We stapten nog wat door. Dorstig weer was het en we waren onderweg geen enkel kroegje meer tegengekomen. Op 5 km van het eindpunt werd er een pauzeke ingelast onder de schaduw van een een iep. Op een bankske weliswaar. Een 'local' kwam er aangewandeld. Ook deze mens sprak ons vriendelijk aan. Met de vraag of we ergens in de geburen een terrasje konden strikken kwamen we te weten dat we er op een haar na voorbijgewandeld waren. Maar, en hij wees naar een huizeke enkele honderden meters verderop, dat huis met die witte gevel daar, daar woon ik. Ik kan jullie daar wel een pintje aanbieden. Die brave man vertelde van zijn voettocht naar Scherpenheuvel. Hij had daarvan geleerd dat hij zeker niet mocht gaan zitten onderweg. Op zijn eerste tocht had hij dat wel gedaan en zo bleek; hij kon niet meer bewegen eens hij rechtop was gaan staan.

Een kroegje hebben we toch nog gevonden maar daarvoor moesten we eerst nog doorstappen tot in Tongeren centrum op de grote markt. Een sfeervol terrasje vlak aan het standbeeld van Ambiorix nodigde uit tot plaats te nemen. Bij dat standbeeld herinnerde ik mij m'n motortochtje van vele jaren geleden. Meta, een vriendin die toen meereed maakte toen de opmerking dat dienen Ambiorix nogal klein geschapen was. Ze zal er nu wel niet wakker van liggen maar ik kan haar melden dat zijn fysieke toestand ongewijzigd is gebleven na al die jaren. Den Hugo laafde zich op dat terraske aan een authentieke gueuze, voor mij een Maredsous blond en de Ronny, die meer van hoppige bieren houdt, bestelde een Paljas. Voor de Catsjou een bakske water dat we afhandig maakten van een schoothondje liggend aan een aanpalend terrastafeltje. De eigenaars van dit beestje, franssprekende toeristen, maakten helemaal geen bezwaar. Een mooie afsluiter weeral van een knappe wandeling.

Fragment uit data —
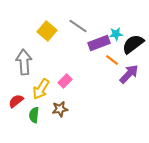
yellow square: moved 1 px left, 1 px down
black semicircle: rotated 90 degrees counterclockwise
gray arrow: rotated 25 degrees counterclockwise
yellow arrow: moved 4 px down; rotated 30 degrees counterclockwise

Opgaven —
• 1. Schrijf uit het wandelverslag over Tongeren het stuk over vanaf "We stapten nog" tot en met "was gaan staan.".
• 2. Zet het wandelverslag over Tongeren voort na de laatste zin.

Antwoorden per opgave —
• 1.
We stapten nog wat door. Dorstig weer was het en we waren onderweg geen enkel kroegje meer tegengekomen. Op 5 km van het eindpunt werd er een pauzeke ingelast onder de schaduw van een een iep. Op een bankske weliswaar. Een 'local' kwam er aangewandeld. Ook deze mens sprak ons vriendelijk aan. Met de vraag of we ergens in de geburen een terrasje konden strikken kwamen we te weten dat we er op een haar na voorbijgewandeld waren. Maar, en hij wees naar een huizeke enkele honderden meters verderop, dat huis met die witte gevel daar, daar woon ik. Ik kan jullie daar wel een pintje aanbieden. Die brave man vertelde van zijn voettocht naar Scherpenheuvel. Hij had daarvan geleerd dat hij zeker niet mocht gaan zitten onderweg. Op zijn eerste tocht had hij dat wel gedaan en zo bleek; hij kon niet meer bewegen eens hij rechtop was gaan staan.

• 2.
Tot aan de statie was het nog een kleine kilometer lopen via de winkelwandelstraat. Er kon aan het station nog een laatste heildronk soldaat gemaakt worden want er moest nog even gewacht worden op de trein. In de gauwte dan maar. In het statiecafé kregen we het gezelschap van een straalbezopen dame. Jongens, die madam was lazarus. Ze dronk witte wijn, al een geluk want moest het rode geweest zijn ... ze morste meer op haar kleren dan dat ze in haar keelgat goot. Haar portemonnée had ze eerder al leeggeschud op de vloer. Die centjes heb ik nog voor haar opgeraapt. Nochtans was het een vriendelijk mens. De Catsjoe deelde in haar gentilesse en moest het bekopen met oeverloos geflodder. Zelf zou ze graag een hond gehad hebben maar haar vriend maakte bezwaar. Althans dat konden we opmaken uit haar gewauwel. Ach, ik oordeel niet, men kent immers de oorzaak niet waarbij men voor de drankroes kiest. Tijd om naar huis te gaan. Moeder roept ! Oefening baart kunst. Op de trein huiswaarts herinnerde de Ronny zich opeens zijn voornemen terug om zijn communicatieskills naar een hoger niveau te brengen. Deze keer was het een sympathieke roodharige jonge dame die in de prijzen deelde en opnieuw was het de Catsjoe die voor het bindmiddel zorgde. Het is toch verbazingwekkend hoe zo een beestje de sociale contacten bevordert. Onze wandeling zat er ondertussen bovenarms op. 
Wel, dit mocht weeral een zoveelste geslaagde dag genoemd worden. Om halftwaalf was ik pas thuis.